[begin GIVEN TEXT]

When inodes index feature is enabled, hash all non-dir inodes by the
address of the copy up origin inode if it is indexed.

Non-upper overlay inodes are hashed by the lower real inode, which is
the copy up origin to be.

This change makes all lower hardlinks and their indexed copy ups be
represented by a single overlay inode and is needed for vfs inode
consistency after hardlinks are no longer broken on copy up.

When hashing a non-upper overlay inode and an index entry already exists
from another lower alias copy up, set the overlay realinode to the indexed
upper inode. This is needed to make the overlay realinode invariant to
the order of lookup between two lower aliases, when only one fo them was
copied up.

Because overlay dentries of lower hardlink aliases have the same overlay
inode, a non indexed copy up of those lower aliases will cause a conflict
when trying to update the realinode to the broken upper hardlink.
A non indexed copy up of an alias that lost in this conflict will return
-EEXIST and drop the overlay dentry. The next lookup of that broken
upper hardlink will return as upper entry with a new overlay inode.

This conflict is going to be handled more gracefully by following patches.

Signed-off-by: Amir Goldstein <amir73il@gmail.com>
---
 fs/overlayfs/copy_up.c   |  6 +++++-
 fs/overlayfs/inode.c     | 49 ++++++++++++++++++++++++++++++++++++++++++------
 fs/overlayfs/namei.c     | 28 +++++++++++++++++++++++++--
 fs/overlayfs/overlayfs.h |  7 +++++--
 fs/overlayfs/util.c      | 33 ++++++++++++++++++++++++++++----
 5 files changed, 108 insertions(+), 15 deletions(-)

diff --git a/fs/overlayfs/copy_up.c b/fs/overlayfs/copy_up.c
index eedc26e15dad..ae18824c7944 100644
--- a/fs/overlayfs/copy_up.c
+++ b/fs/overlayfs/copy_up.c
@@ -418,7 +418,11 @@ static int ovl_copy_up_locked(struct dentry *workdir, struct dentry *upperdir,
 
 	newdentry = dget(tmpfile ? upper : temp);
 	ovl_dentry_update(dentry, newdentry);
-	ovl_inode_update(d_inode(dentry), d_inode(newdentry));
+	err = ovl_inode_update(d_inode(dentry), d_inode(newdentry));
+	if (err) {
+		/* Broken hardlink - drop cache and return error */
+		d_drop(dentry);
+	}
 
 	/* Restore timestamps on parent (best effort) */
 	ovl_set_timestamps(upperdir, pstat);
diff --git a/fs/overlayfs/inode.c b/fs/overlayfs/inode.c
index 6f0ec691d8d5..28f9a8cc0f61 100644
--- a/fs/overlayfs/inode.c
+++ b/fs/overlayfs/inode.c
@@ -458,22 +458,59 @@ struct inode *ovl_new_inode(struct super_block *sb, umode_t mode, dev_t rdev)

[end GIVEN TEXT]

* _EXERCISE TASK A_: Report how many lines of the rows contain the string "instrumentName", counting only matches with the same case.

[begin RECORDS TO USE]

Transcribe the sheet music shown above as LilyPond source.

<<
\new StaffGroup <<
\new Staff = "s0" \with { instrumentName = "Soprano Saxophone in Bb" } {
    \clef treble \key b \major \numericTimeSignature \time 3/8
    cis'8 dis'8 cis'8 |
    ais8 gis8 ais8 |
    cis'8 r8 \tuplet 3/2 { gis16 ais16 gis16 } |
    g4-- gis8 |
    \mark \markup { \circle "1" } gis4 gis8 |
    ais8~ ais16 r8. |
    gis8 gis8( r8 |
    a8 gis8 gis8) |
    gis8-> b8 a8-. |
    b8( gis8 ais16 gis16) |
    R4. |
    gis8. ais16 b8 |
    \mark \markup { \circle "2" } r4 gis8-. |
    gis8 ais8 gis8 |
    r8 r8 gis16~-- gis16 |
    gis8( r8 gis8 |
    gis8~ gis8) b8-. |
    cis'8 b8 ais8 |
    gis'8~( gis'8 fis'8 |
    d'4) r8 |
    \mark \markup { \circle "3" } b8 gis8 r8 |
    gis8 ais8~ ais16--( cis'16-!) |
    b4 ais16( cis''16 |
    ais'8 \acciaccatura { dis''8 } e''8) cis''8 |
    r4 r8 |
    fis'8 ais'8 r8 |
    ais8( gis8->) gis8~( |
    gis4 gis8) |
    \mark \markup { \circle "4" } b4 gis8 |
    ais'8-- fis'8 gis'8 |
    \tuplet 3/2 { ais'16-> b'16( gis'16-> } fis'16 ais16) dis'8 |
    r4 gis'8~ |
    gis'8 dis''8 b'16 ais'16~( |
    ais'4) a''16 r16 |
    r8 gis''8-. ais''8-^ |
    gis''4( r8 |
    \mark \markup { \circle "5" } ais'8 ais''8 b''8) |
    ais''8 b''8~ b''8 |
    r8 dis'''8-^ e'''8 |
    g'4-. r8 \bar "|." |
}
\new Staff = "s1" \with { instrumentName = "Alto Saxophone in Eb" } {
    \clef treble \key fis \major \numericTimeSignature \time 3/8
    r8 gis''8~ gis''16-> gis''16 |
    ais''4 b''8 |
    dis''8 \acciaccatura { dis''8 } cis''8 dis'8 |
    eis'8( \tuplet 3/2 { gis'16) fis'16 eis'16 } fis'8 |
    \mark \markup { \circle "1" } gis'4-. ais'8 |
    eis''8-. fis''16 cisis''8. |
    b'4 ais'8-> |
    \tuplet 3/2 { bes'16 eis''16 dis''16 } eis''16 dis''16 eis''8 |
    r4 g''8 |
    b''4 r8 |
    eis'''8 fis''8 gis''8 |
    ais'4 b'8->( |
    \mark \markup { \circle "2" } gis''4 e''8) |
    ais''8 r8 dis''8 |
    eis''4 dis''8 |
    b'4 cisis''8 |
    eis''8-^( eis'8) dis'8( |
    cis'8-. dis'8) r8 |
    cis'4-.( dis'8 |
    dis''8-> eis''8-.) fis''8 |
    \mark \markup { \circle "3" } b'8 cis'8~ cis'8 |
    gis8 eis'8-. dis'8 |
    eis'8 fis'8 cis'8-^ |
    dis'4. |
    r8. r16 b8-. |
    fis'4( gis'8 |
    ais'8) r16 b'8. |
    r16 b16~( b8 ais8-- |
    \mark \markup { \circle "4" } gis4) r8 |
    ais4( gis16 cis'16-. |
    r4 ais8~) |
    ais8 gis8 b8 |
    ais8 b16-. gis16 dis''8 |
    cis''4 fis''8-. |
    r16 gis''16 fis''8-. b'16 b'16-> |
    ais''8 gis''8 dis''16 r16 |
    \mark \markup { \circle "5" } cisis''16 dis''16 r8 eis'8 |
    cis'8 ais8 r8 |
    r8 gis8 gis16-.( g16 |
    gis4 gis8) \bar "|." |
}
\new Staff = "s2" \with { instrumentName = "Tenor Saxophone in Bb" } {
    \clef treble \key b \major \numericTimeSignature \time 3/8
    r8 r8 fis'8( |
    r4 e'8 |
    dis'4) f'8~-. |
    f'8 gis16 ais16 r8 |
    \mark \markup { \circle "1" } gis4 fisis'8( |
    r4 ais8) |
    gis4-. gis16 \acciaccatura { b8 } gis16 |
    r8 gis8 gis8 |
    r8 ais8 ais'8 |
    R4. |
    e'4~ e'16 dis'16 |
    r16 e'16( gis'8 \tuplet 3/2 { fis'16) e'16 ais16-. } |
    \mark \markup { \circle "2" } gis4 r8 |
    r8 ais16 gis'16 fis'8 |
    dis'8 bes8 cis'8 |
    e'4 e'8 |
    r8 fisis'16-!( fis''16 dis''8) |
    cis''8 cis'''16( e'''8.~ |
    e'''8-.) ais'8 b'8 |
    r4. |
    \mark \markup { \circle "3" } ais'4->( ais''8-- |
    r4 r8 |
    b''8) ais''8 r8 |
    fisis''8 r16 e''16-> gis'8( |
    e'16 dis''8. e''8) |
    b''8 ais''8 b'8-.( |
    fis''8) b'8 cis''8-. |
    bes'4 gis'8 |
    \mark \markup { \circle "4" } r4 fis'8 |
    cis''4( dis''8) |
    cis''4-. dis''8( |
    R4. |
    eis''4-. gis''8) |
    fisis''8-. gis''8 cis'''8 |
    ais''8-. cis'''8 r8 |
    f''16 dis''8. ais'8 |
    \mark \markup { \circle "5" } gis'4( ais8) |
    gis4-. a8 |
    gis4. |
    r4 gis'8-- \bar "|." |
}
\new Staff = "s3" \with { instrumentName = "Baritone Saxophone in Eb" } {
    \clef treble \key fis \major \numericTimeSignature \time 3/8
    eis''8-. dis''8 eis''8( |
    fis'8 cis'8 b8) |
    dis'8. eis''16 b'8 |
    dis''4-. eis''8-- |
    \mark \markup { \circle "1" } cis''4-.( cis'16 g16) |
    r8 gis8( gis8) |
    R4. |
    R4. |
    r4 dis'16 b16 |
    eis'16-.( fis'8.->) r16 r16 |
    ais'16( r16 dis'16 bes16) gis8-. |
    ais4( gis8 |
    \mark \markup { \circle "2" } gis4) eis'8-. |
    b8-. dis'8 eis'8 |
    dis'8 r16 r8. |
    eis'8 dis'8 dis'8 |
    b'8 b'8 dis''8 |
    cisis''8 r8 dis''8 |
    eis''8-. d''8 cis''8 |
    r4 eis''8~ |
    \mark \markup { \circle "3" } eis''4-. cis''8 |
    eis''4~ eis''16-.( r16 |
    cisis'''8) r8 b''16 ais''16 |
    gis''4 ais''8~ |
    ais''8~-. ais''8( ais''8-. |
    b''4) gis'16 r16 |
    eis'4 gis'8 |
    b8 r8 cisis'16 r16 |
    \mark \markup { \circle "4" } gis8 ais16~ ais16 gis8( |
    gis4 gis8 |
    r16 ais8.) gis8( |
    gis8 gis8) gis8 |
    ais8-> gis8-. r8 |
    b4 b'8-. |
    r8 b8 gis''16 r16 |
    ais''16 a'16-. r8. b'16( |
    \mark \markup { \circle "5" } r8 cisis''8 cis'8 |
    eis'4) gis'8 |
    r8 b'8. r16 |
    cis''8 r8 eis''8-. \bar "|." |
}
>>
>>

[end RECORDS TO USE]

* _EXERCISE TASK B_: According to the overlayfs patch description, what are non-upper overlay inodes hashed by?

* _FULL SOLUTION A_: 4

* _FULL SOLUTION B_: They are hashed by the lower real inode, which is the copy up origin to be.